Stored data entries
=== Begin Enclosure ===

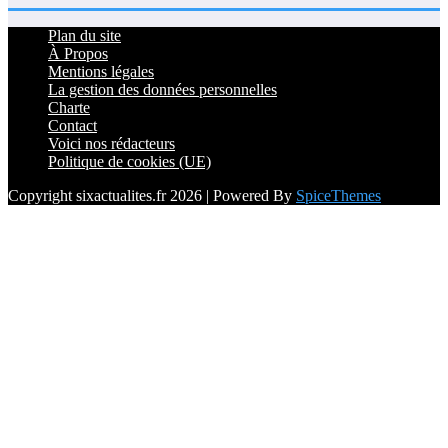
Plan du site
À Propos
Mentions légales
La gestion des données personnelles
Charte
Contact
Voici nos rédacteurs
Politique de cookies (UE)
Copyright sixactualites.fr 2026 | Powered By
SpiceThemes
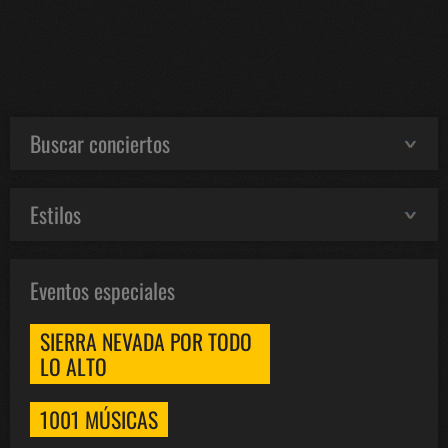
Buscar conciertos
Estilos
Eventos especiales
SIERRA NEVADA POR TODO
LO ALTO
1001 MÚSICAS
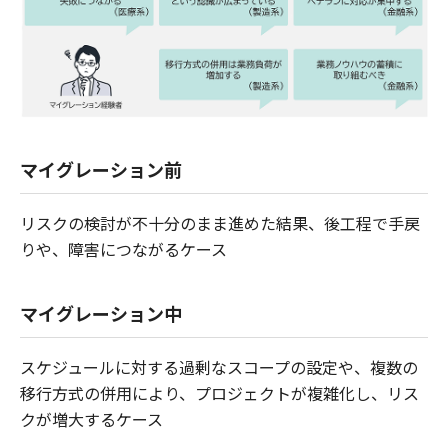
マイグレーション前
リスクの検討が不十分のまま進めた結果、後工程で手戻
りや、障害につながるケース
マイグレーション中
スケジュールに対する過剰なスコープの設定や、複数の
移行方式の併用により、プロジェクトが複雑化し、リス
クが増大するケース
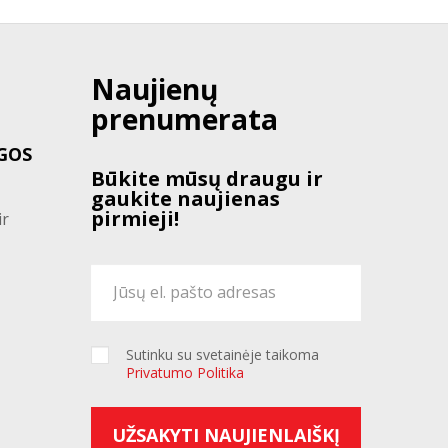
Naujienų
prenumerata
GOS
Būkite mūsų draugu ir
gaukite naujienas
pirmieji!
ir
Sutinku su svetainėje taikoma
Privatumo Politika
UŽSAKYTI NAUJIENLAIŠKĮ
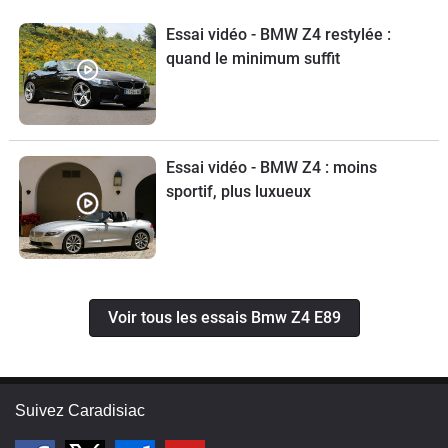
BMW. Pour les non passionés: le son
AUX, il faut prendre une option à
est démentie. A l'heure des turbos, qui
Essai vidéo - BMW Z4 restylée :
l'époque, là ou une clio III à ça de
masquent le bruit du moteur, ici on sait
quand le minimum suffit
série...Sincèrement beaucoup de
que "ce que l'on entend est ce que l'on
plaisir à son volant que ce soit le style
a sous le capot", et permet d'avoir les
ou sa qualité de fabrication général,
poils hérissés à 90°. On ressent
car c'est le seul Z à avoir été produit
l'aboutissement ultime de l’architecture
en Allemagne a Rastibonne. Si on
Essai vidéo - BMW Z4 : moins
présente. Par temps secs et froids, le
sportif, plus luxueux
veut en tirer le meilleur, prendre en
moteur donne des retours
boite de vitesse mécanique 6 rapports,
d'échappement qui donnent la
et mettre 4 vrais pneus sport no RFT.
sensation que BMW est allé trop loin.
Le moteur, M52B25O1 n'a pas eu
d'évolution plus ultime, et sa sonorité
Voir tous les essais Bmw Z4 E89
en est un témoin plus qu'évident.En
témoigne l'indécision de passer à bas
ou haut régime, qui permettent d'avoir
Suivez Caradisiac
des orgasmes aux origines différentes.
Un son qui fait se retourner le passant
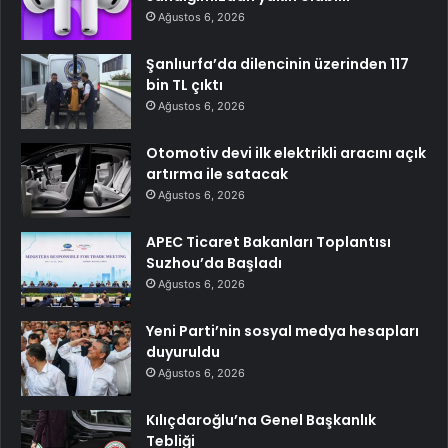
Ağustos 6, 2026
Şanlıurfa’da dilencinin üzerinden 117
bin TL çıktı
Ağustos 6, 2026
Otomotiv devi ilk elektrikli aracını açık
artırma ile satacak
Ağustos 6, 2026
APEC Ticaret Bakanları Toplantısı
Suzhou’da Başladı
Ağustos 6, 2026
Yeni Parti’nin sosyal medya hesapları
duyuruldu
Ağustos 6, 2026
Kılıçdaroğlu’na Genel Başkanlık
Tebliği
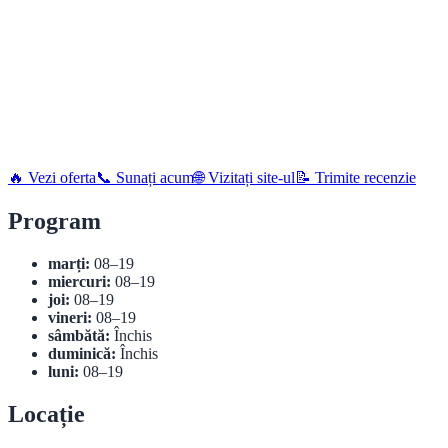
🔥 Vezi oferta
📞 Sunați acum
🌐 Vizitați site-ul
📝 Trimite recenzie
Program
marți:
08–19
miercuri:
08–19
joi:
08–19
vineri:
08–19
sâmbătă:
Închis
duminică:
Închis
luni:
08–19
Locație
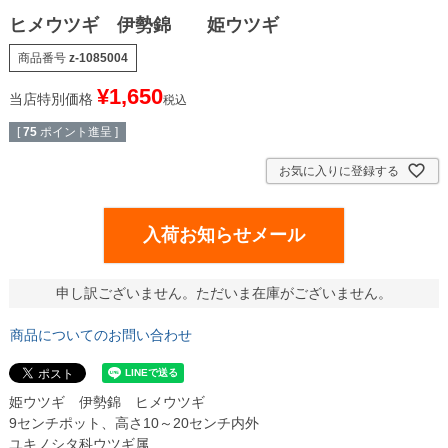
ヒメウツギ 伊勢錦 姫ウツギ
商品番号
z-1085004
¥
1,650
当店特別価格
税込
[
75
ポイント進呈 ]
お気に入りに登録する
入荷お知らせメール
申し訳ございません。ただいま在庫がございません。
商品についてのお問い合わせ
姫ウツギ 伊勢錦 ヒメウツギ
9センチポット、高さ10～20センチ内外
ユキノシタ科ウツギ属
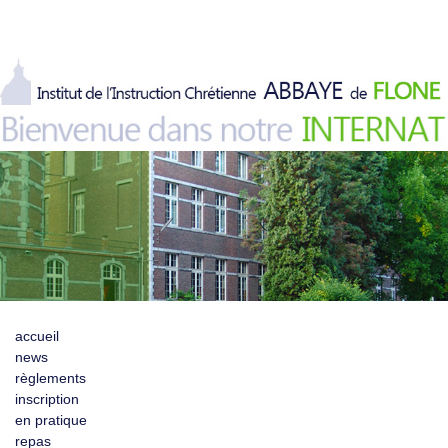
accueil
news
règlements
inscription
en pratique
repas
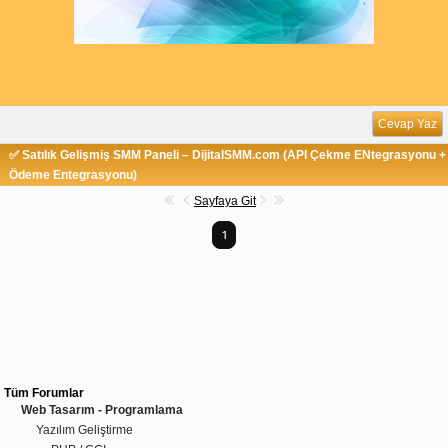
Cevap Yaz
✅ Satılık Gelişmiş SMM Paneli – DijitalSMM.com (API Çekme ENtegrasyonu +
Ödeme Entegrasyonu)
Sayfaya Git
1
Tüm Forumlar
Web Tasarım - Programlama
Yazılım Geliştirme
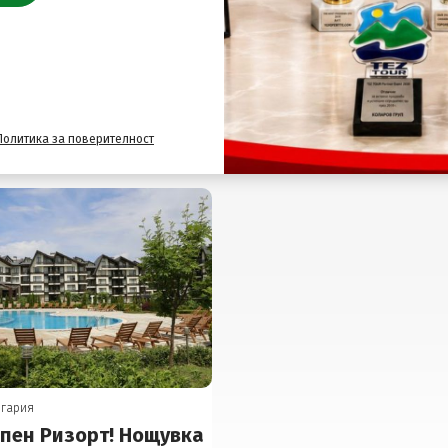
Подобни оферти
Политика за поверителност
лгария
спен Ризорт! Нощувка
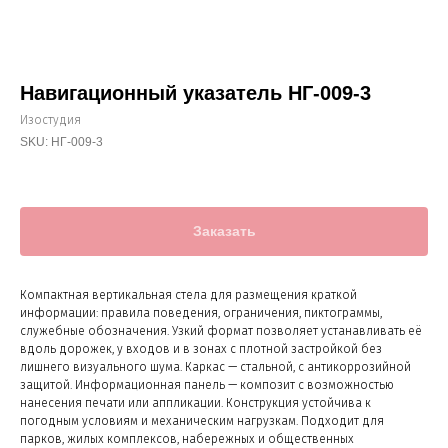
Навигационный указатель НГ-009-3
Изостудия
SKU:
НГ-009-3
Заказать
Компактная вертикальная стела для размещения краткой
информации: правила поведения, ограничения, пиктограммы,
служебные обозначения. Узкий формат позволяет устанавливать её
вдоль дорожек, у входов и в зонах с плотной застройкой без
лишнего визуального шума. Каркас — стальной, с антикоррозийной
защитой. Информационная панель — композит с возможностью
нанесения печати или аппликации. Конструкция устойчива к
погодным условиям и механическим нагрузкам. Подходит для
парков, жилых комплексов, набережных и общественных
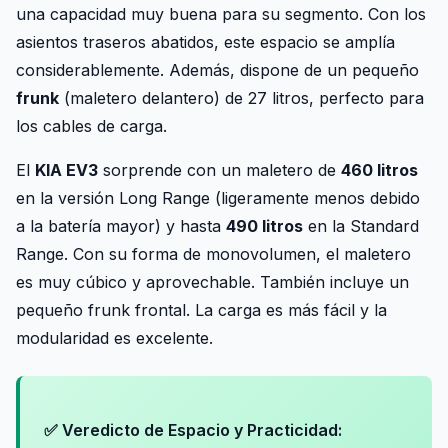
una capacidad muy buena para su segmento. Con los
asientos traseros abatidos, este espacio se amplía
considerablemente. Además, dispone de un pequeño
frunk
(maletero delantero) de 27 litros, perfecto para
los cables de carga.
El
KIA EV3
sorprende con un maletero de
460 litros
en la versión Long Range (ligeramente menos debido
a la batería mayor) y hasta
490 litros
en la Standard
Range. Con su forma de monovolumen, el maletero
es muy cúbico y aprovechable. También incluye un
pequeño frunk frontal. La carga es más fácil y la
modularidad es excelente.
✅ Veredicto de Espacio y Practicidad:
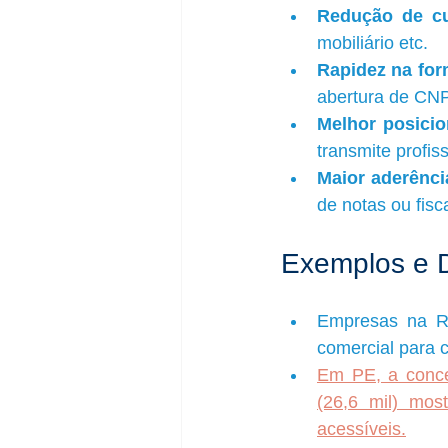
Redução de cu
mobiliário etc.
Rapidez na for
abertura de CNP
Melhor posici
transmite profis
Maior aderênci
de notas ou fisc
Exemplos e 
Empresas na RM
comercial para c
Em PE, a concen
(26,6 mil) mo
acessíveis.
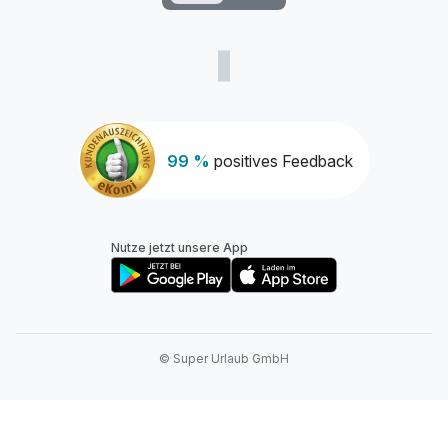
99 %
positives Feedback
Nutze jetzt unsere App
© Super Urlaub GmbH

=== End Enclosure ===

### EXERCISE REQUIREMENTS:
Set down only the lines above that fall between the line holding "BMW. Pour les non passionés: le son" and the line holding "veut en tirer le meilleur, prendre en", inclusive, keeping each exact.

### REPLY TO THE EXERCISE:
BMW. Pour les non passionés: le son
AUX, il faut prendre une option à
est démentie. A l'heure des turbos, qui
Essai vidéo - BMW Z4 restylée :
l'époque, là ou une clio III à ça de
masquent le bruit du moteur, ici on sait
quand le minimum suffit
série...Sincèrement beaucoup de
que "ce que l'on entend est ce que l'on
plaisir à son volant que ce soit le style
a sous le capot", et permet d'avoir les
ou sa qualité de fabrication général,
poils hérissés à 90°. On ressent
car c'est le seul Z à avoir été produit
l'aboutissement ultime de l’architecture
en Allemagne a Rastibonne. Si on
Essai vidéo - BMW Z4 : moins
présente. Par temps secs et froids, le
sportif, plus luxueux
veut en tirer le meilleur, prendre en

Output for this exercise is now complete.